## [COMPITI DA SVOLGERE]
(A) Secondo il testo sul restauro, su quali dipinti Cipriani si esprime al massimo?
(B) Riporta il passo del testo sul restauro che comincia con "Nel restauro ci" e finisce con "campiti ma sciabolati.".
======== BLOCCO DI TESTO ========
Mi sono sempre chiesto cosa renda i suoi risultati unanimemente apprezzati e penso che non dipenda da un unico ingrediente, contribuiscono vari fattori. Il primo è il contesto. Non è un mistero che Cipriani operi per alcuni mercanti d’arte attivi sullo scenario internazionale. Questo significa che le opere che gli arrivano sono state attentamente selezionate. Con quali criteri? Il primo in assoluto ha a che fare con il gusto del nostro tempo. Anche se può sembrare ovvio conviene sottolineare che le opere sono state scelte per le loro potenzialità di suscitare l’interesse dei collezionisti contemporanei. Se fossimo all’interno della programmazione di un teatro sarebbe come stabilire a tavolino il cartellone di una stagione lirica. Poi arriva il direttore d’orchestra, Cipriani appunto, che si assume la responsabilità di dirigere l’orchestra, interpretando lo spartito, fino a mandare in estasi il pubblico. Tutti sappiamo che i loggionisti sono i più esigenti, perché hanno sviluppato un rapporto simbiotico, spesso patologico, con l’opera d’arte: ecco i grandi mercanti sono equiparabili ai più intransigenti loggionisti. Per questo motivo Cipriani si trova spesso in una posizione non facile.
La musica di Mozart è fatta di note, così come la pittura di Botticelli di colori. Più di una volta mi è capitato di sentirgli dire «che problema c’è, in fondo è solo un buco!». Cipriani ha la capacità di sottrarre all’opera d’arte la sua aurea e di considerarla semplicemente per quello che è: un supporto, una preparazione, dei pigmenti miscelati con l’olio e stesi su una superficie. Questo sguardo freddo, duro, marxista, cela in realtà una volontà di dominio. Mentre Marx si rotola nella tomba, Cipriani afferma il suo ego nel controllo della materia. Dove sta il segreto? In una visione. Cipriani si prefigura come verrà il quadro e poi inizia a danzare. Bisogna conoscere esattamente tutti i passi, le mosse, perfino il casquè, eseguendoli senza sbavature. Guai se il partner ti cade dalle braccia!
Nel restauro ci sono dei limiti che non si possono superare. Il primo concerne la pulitura. È un tipo di intervento irreversibile, perciò, deve essere condotto con estrema cautela. Cipriani è un maestro in questo ambito. Un altro aspetto che cura in modo maniacale riguarda il miglioramento della superficie e tutto ciò che ha a che fare con i supporti: buchi, stuccature, imitazione di superficie ecc. Infine arriva il ritocco. Ma il ritocco di cosa? Qui va detto che Cipriani non ama i fondi oro mentre si esprime al massimo sui dipinti di età barocca: quindi non superfici specchianti ma sfrangiate, non sagome perfette ma deformi, non colori campiti ma sciabolati.
======== DATI FORNITI ========
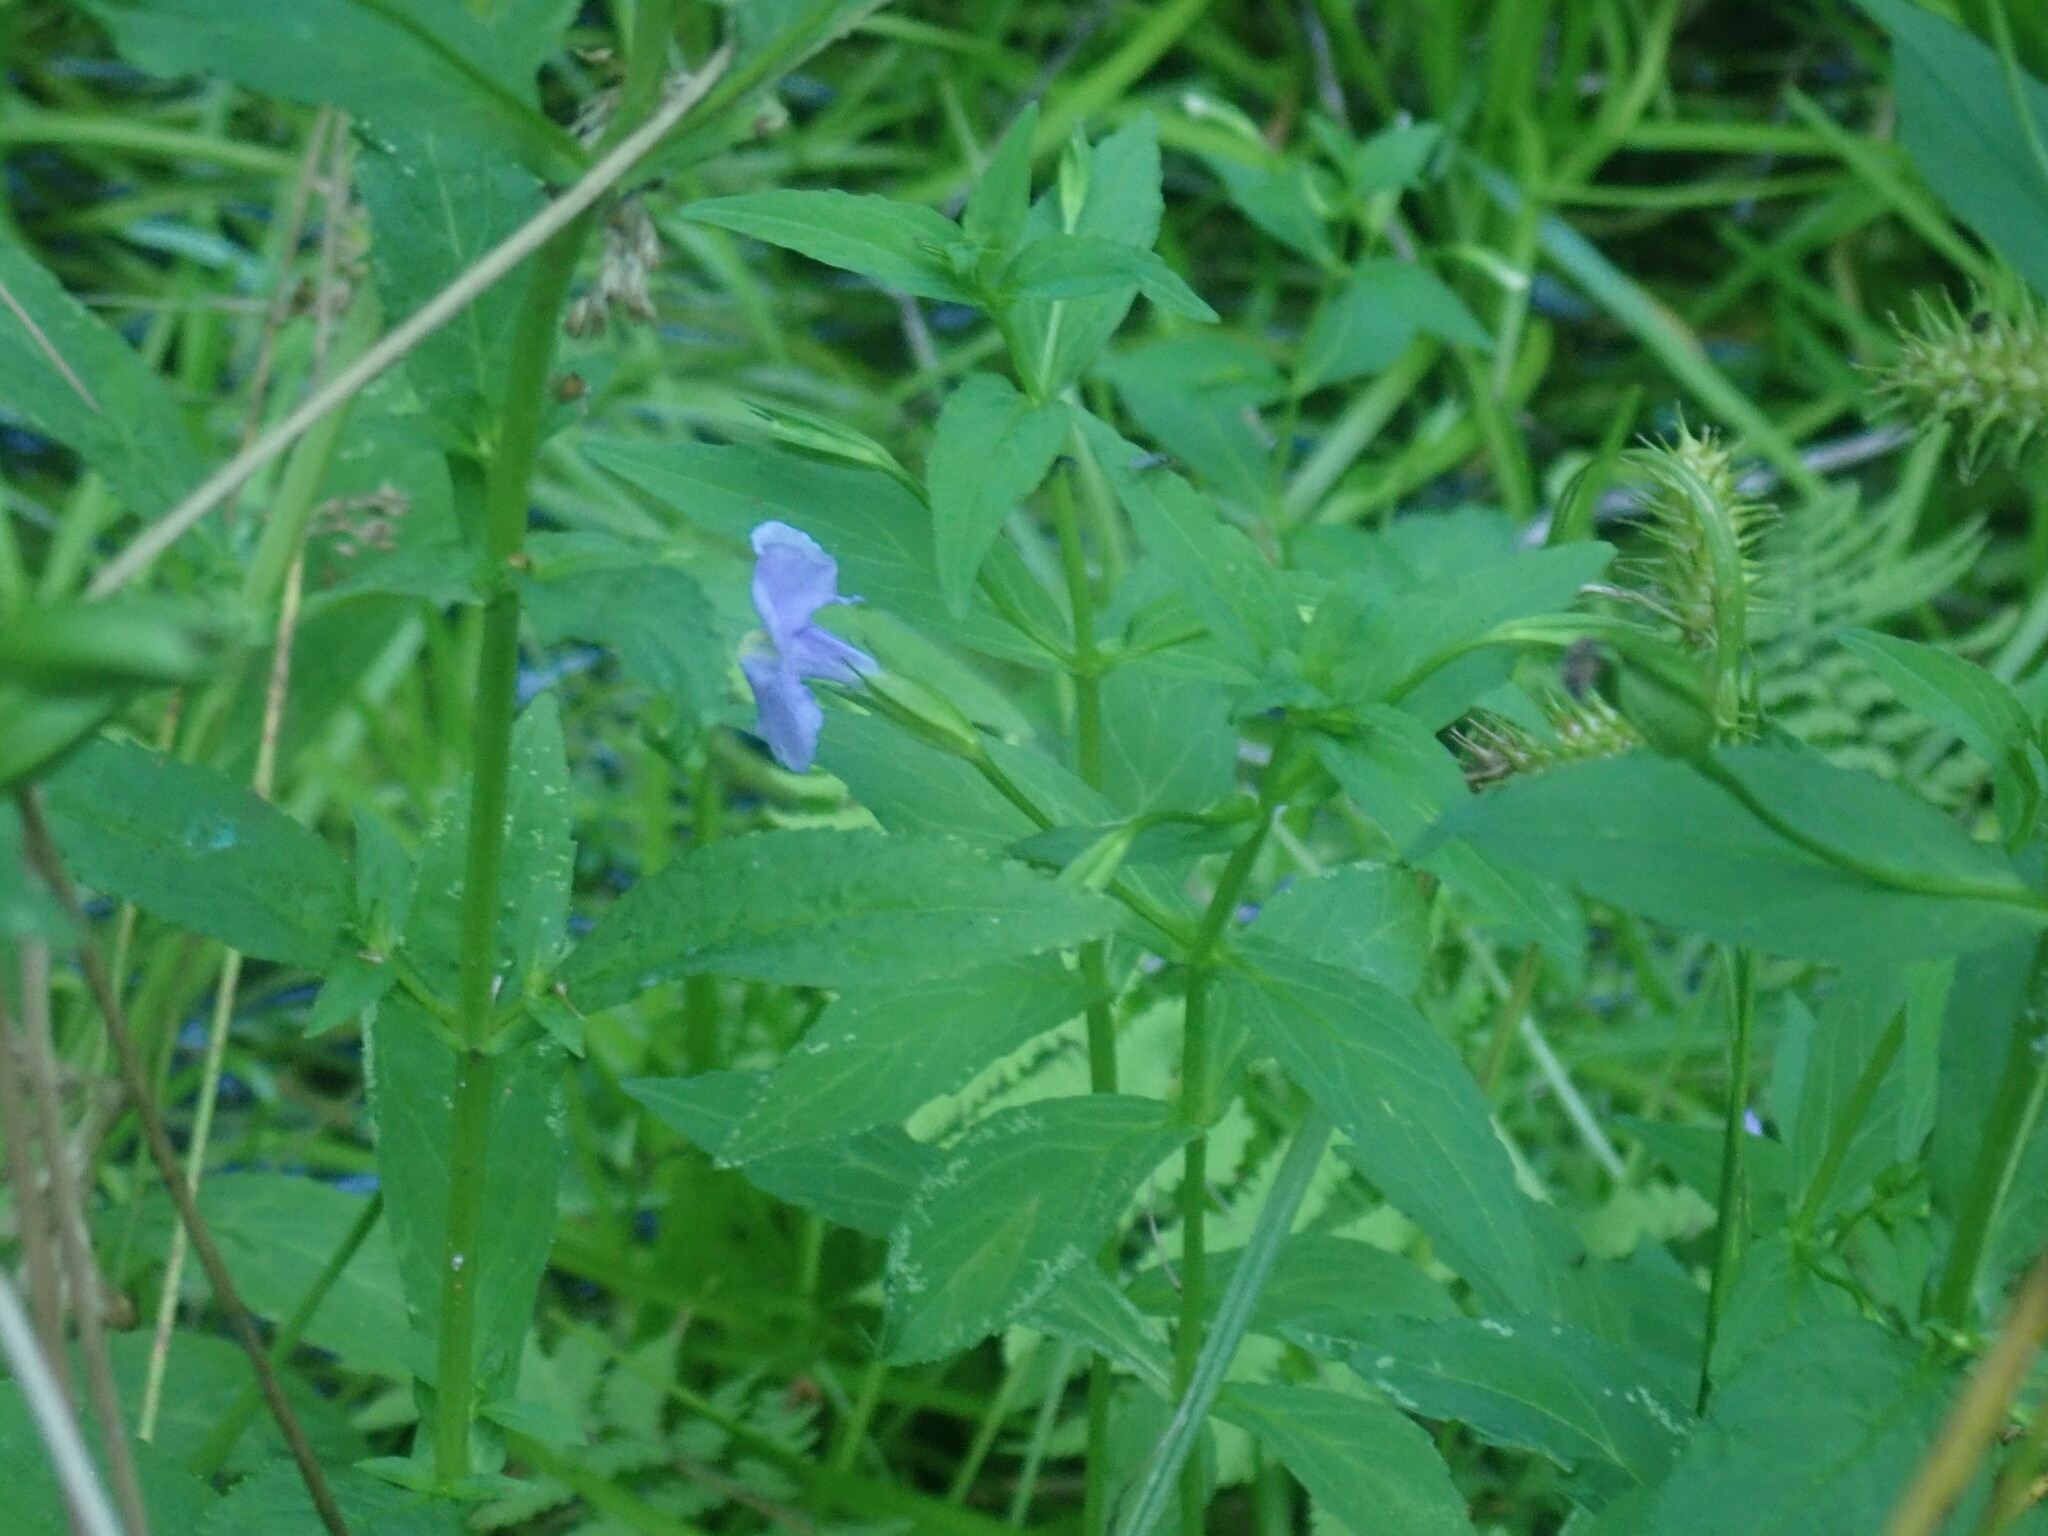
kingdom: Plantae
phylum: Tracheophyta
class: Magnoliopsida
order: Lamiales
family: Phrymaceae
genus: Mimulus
========
======== DATI FORNITI ========
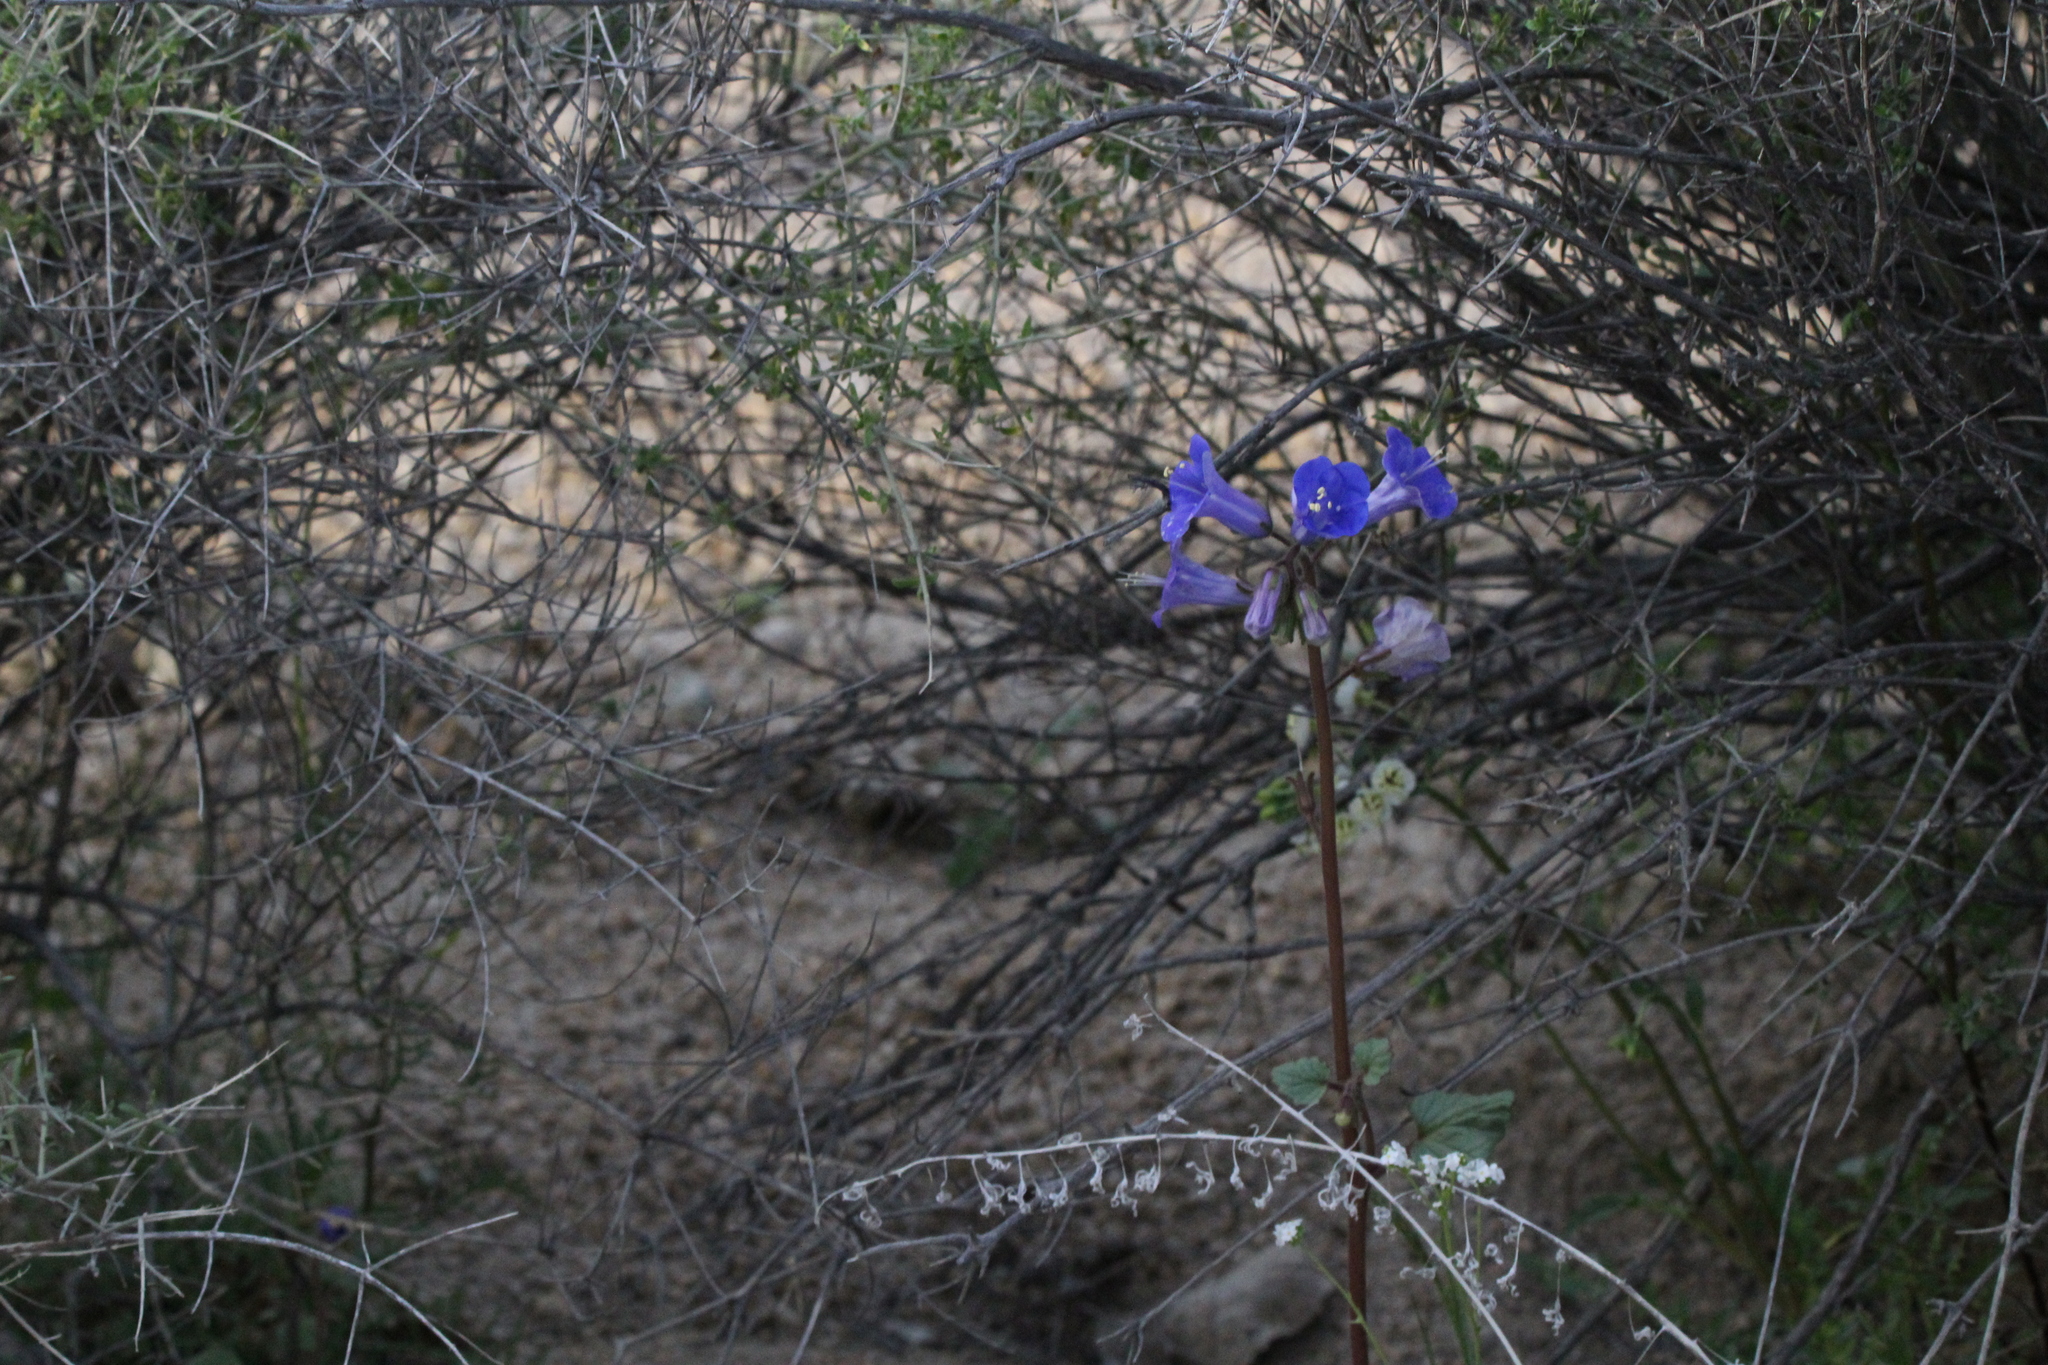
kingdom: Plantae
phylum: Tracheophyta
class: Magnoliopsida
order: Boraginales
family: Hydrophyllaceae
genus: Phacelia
========
======== DATI FORNITI ========
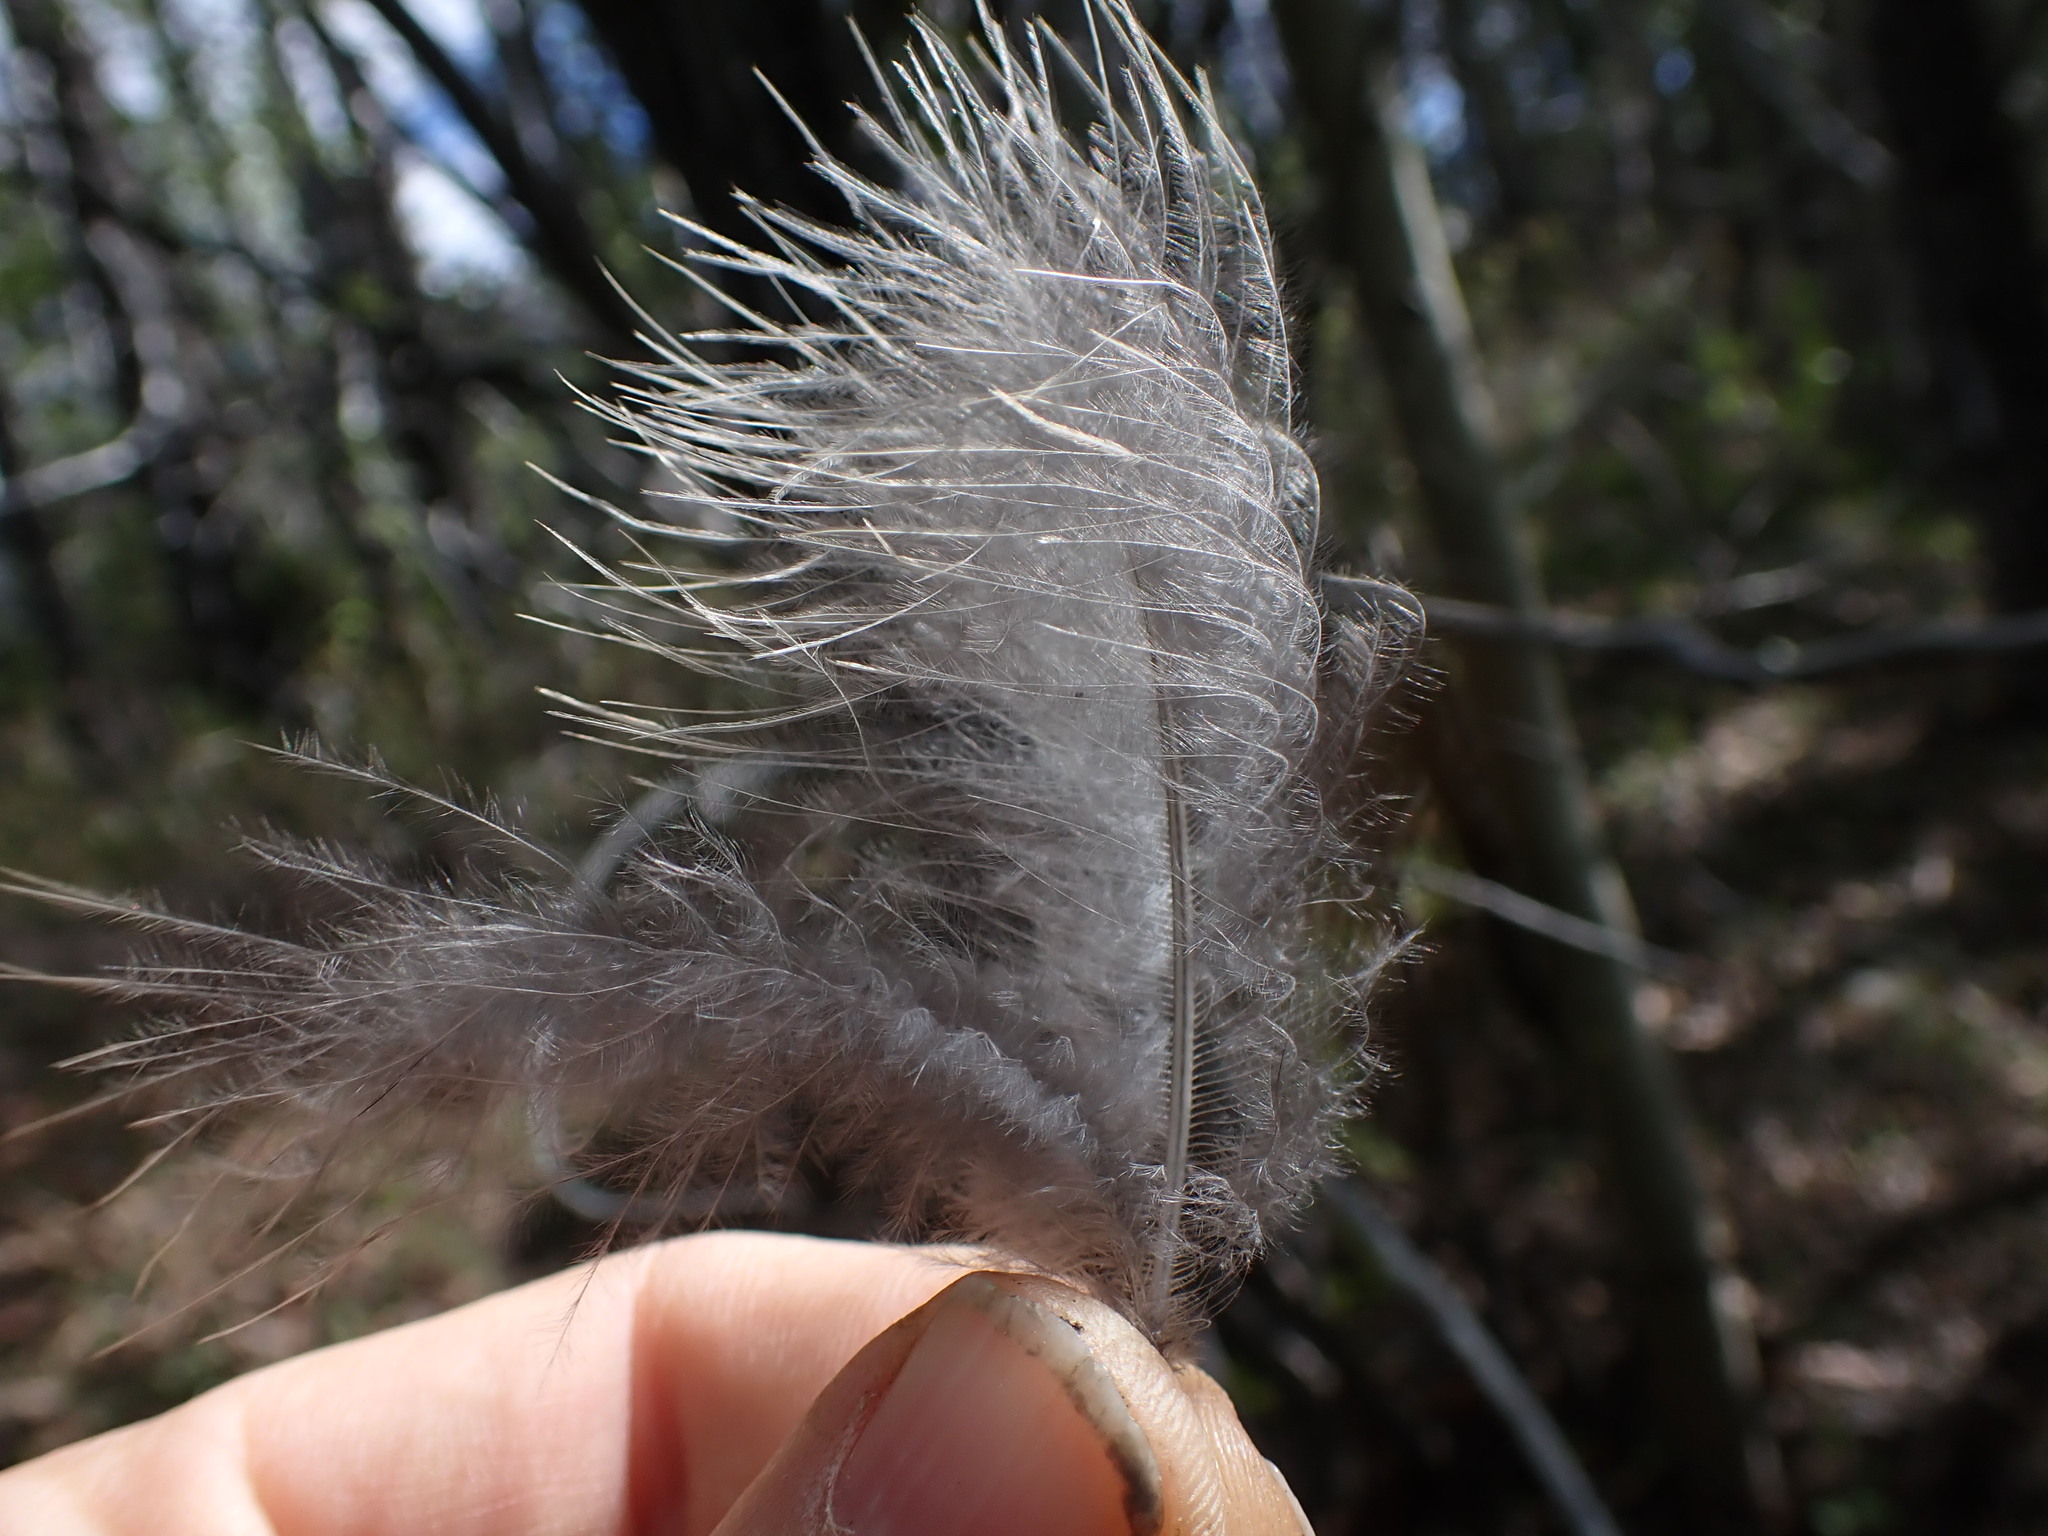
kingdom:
========
## [RISPOSTE IN ORDINE]
(A) Sui dipinti di età barocca.

(B)
Nel restauro ci sono dei limiti che non si possono superare. Il primo concerne la pulitura. È un tipo di intervento irreversibile, perciò, deve essere condotto con estrema cautela. Cipriani è un maestro in questo ambito. Un altro aspetto che cura in modo maniacale riguarda il miglioramento della superficie e tutto ciò che ha a che fare con i supporti: buchi, stuccature, imitazione di superficie ecc. Infine arriva il ritocco. Ma il ritocco di cosa? Qui va detto che Cipriani non ama i fondi oro mentre si esprime al massimo sui dipinti di età barocca: quindi non superfici specchianti ma sfrangiate, non sagome perfette ma deformi, non colori campiti ma sciabolati.